Of course this poses serious problems with emulation, because if the interrupt occurs after the second instruction, this instruction may very well change the value in the AL register. This is not such a big deal with OUT, as a simple latch can hold the original value that was written to the I/O space. Not so easy with IN, though; a code such as that (which is very common) will not work:



The interrupt is handled only after the TEST instruction is executed, and it is too late - the (bogus) value in AL has already been checked.

The solution I came up with is a kludge, but it works in most reasonable scenarios: the interrupt routine gets the return address from the stack, checks if two bytes earlier there is an instruction that operates on AL (currently I am checking for TEST, OR, AND, CMP and MOV) and if so, modifies the return address on the stack so that the interrupt returns to this instruction, which is executed again, this time with a correct value in AL.

There is, of course, a hundred ways it can go wrong, but generally it works for realistic code scenarios. This way I was able to make Turbo Pascal sound() function work, by intercepting accesses to the I/O ports 42h and 61h, and using the values written there to drive the SID chip on the 6502 side. Still, it remains what it is: a kludge, which may or may not work based on many factors.

So, I guess what I really am asking about, is: is this NMI behavior normal on the 8088? And is there anything that could be done to prevent or circumvent it?

Welcome, Michau, and a really nice project with an ingenious ingredient. But I can't answer the crucial question, it being well outside my territory...

I suspect it may be normal behaviour for x86.

8088 has a prefetch queue of four bytes (six bytes for an x86) IIRC. Could it be that it is emptying out the queue before executing the NMI? Or rather queuing the NMI in order with other instructions in the queue. If that is the case then there maybe more than one additional instruction executed before the NMI is processed. I think you are using a very clever trick.

Well yes, there is a prefetch queue. But it is largely independent from the execution unit, and simply fetches bytes from memory whenever there is nothing else to do on the bus. The execution unit can use these prefetched bytes, but it will also happily discard them, for example when branching. So I would rather presume that the same thing happens when an interrupt occurs - the prefetch queue should be cleared, otherwise the interrupt latency would become horrible. Anyway, if the prefetch queue was to blame, the delay in NMI handling would be variable based on the state of the queue. But is is always 1 instruction, regardless of the code being executed (which would influence the queue), and also of the processor type (8088 vs V20 - on the 8088 the queue should fill faster as the execution unit is slower).

I have found another nugget in the Intel datasheet, though. It says that the value on the NMI line should be active for at least two clock cycles.
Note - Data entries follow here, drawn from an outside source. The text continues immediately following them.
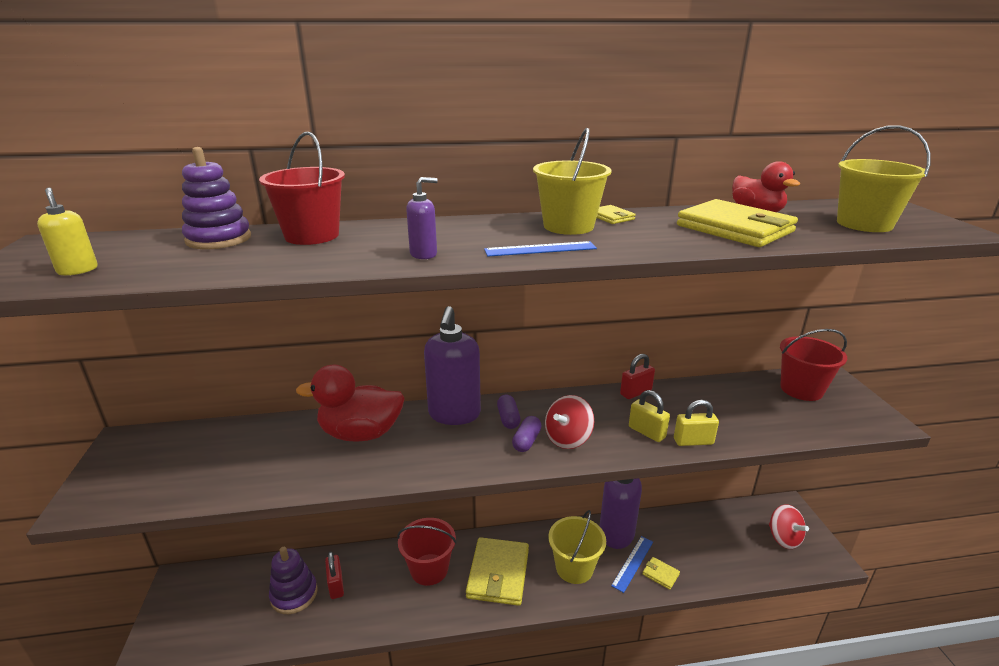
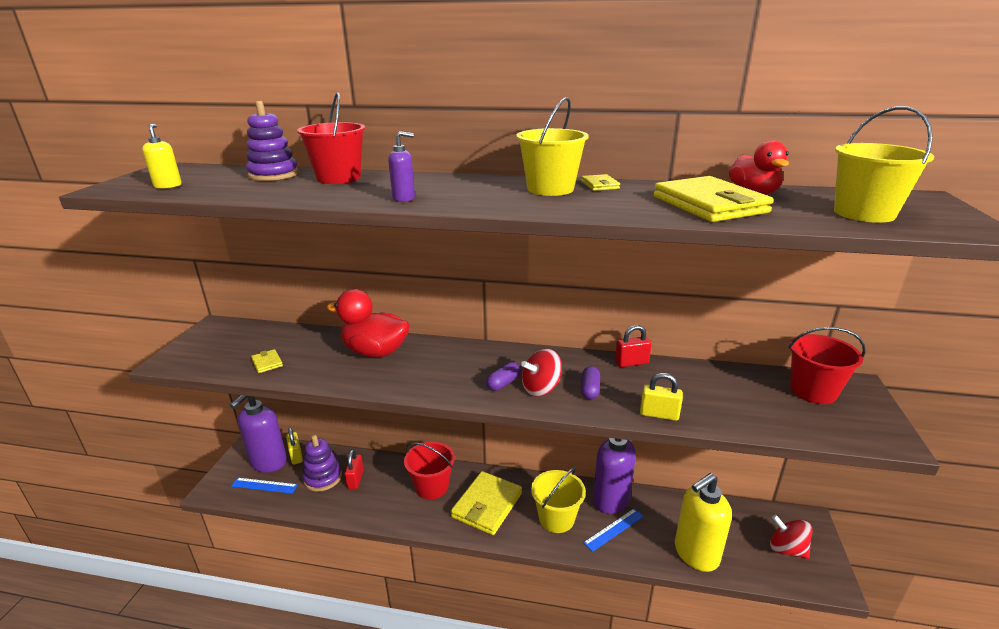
camera: 20 degrees right, 0 degrees up
purple soap dispenser [424,306,481,425] -> purple soap dispenser moved to [230,395,287,473]
blue ruler [484,241,597,257] -> blue ruler moved to [231,478,298,494]
purple capsule [497,395,520,429] -> purple capsule moved to [581,366,600,400]
yellow padlock [629,390,670,442] -> yellow padlock moved to [286,427,303,465]
yellow wallet [642,557,680,590] -> yellow wallet moved to [251,349,283,373]
red spinning top [769,504,809,549] -> red spinning top turned 135 degrees clockwise [770,515,812,559]
none -> yellow soap dispenser [675,473,732,572]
Not only this does not make any sense for an edge triggered interrupt, but it's also completely false - I checked that NMI pulses of one clock cycle, or even half clock cycles, work perfectly. But would it perhaps mean that after a NMI occurs, it takes the CPU two cycles to prepare for its execution, and by that time, the IN / OUT instruction is already finished and another one starts?

When I implement edge detection for NMI it just checks for a low to high difference on the NMI line in consecutive clock cycles which means NMI should be active for more than one clock to guarantee detection. I suspect the 80x86 designers did the same thing. The edge itself does not actually trigger any action. It is not really edge triggered action, but edge *detected* triggered action.

Edge triggered signals still need to be synchronized to the processor clock. If as you say signals ½ clock period or less are being recognized, the edge triggering likely sets an SR latch which is recognized at the next clock edge. It is probably spec’d to be two cycles to account for the cases where the NMI edge does not quite meet the clock setup time, which could give the appearance of it being delayed a cycle. So engineers can estimate the timing they just say ‘minimum of two clocks’.

There is maybe a one or two stage (clock) synchronizer to the clock for metastability too.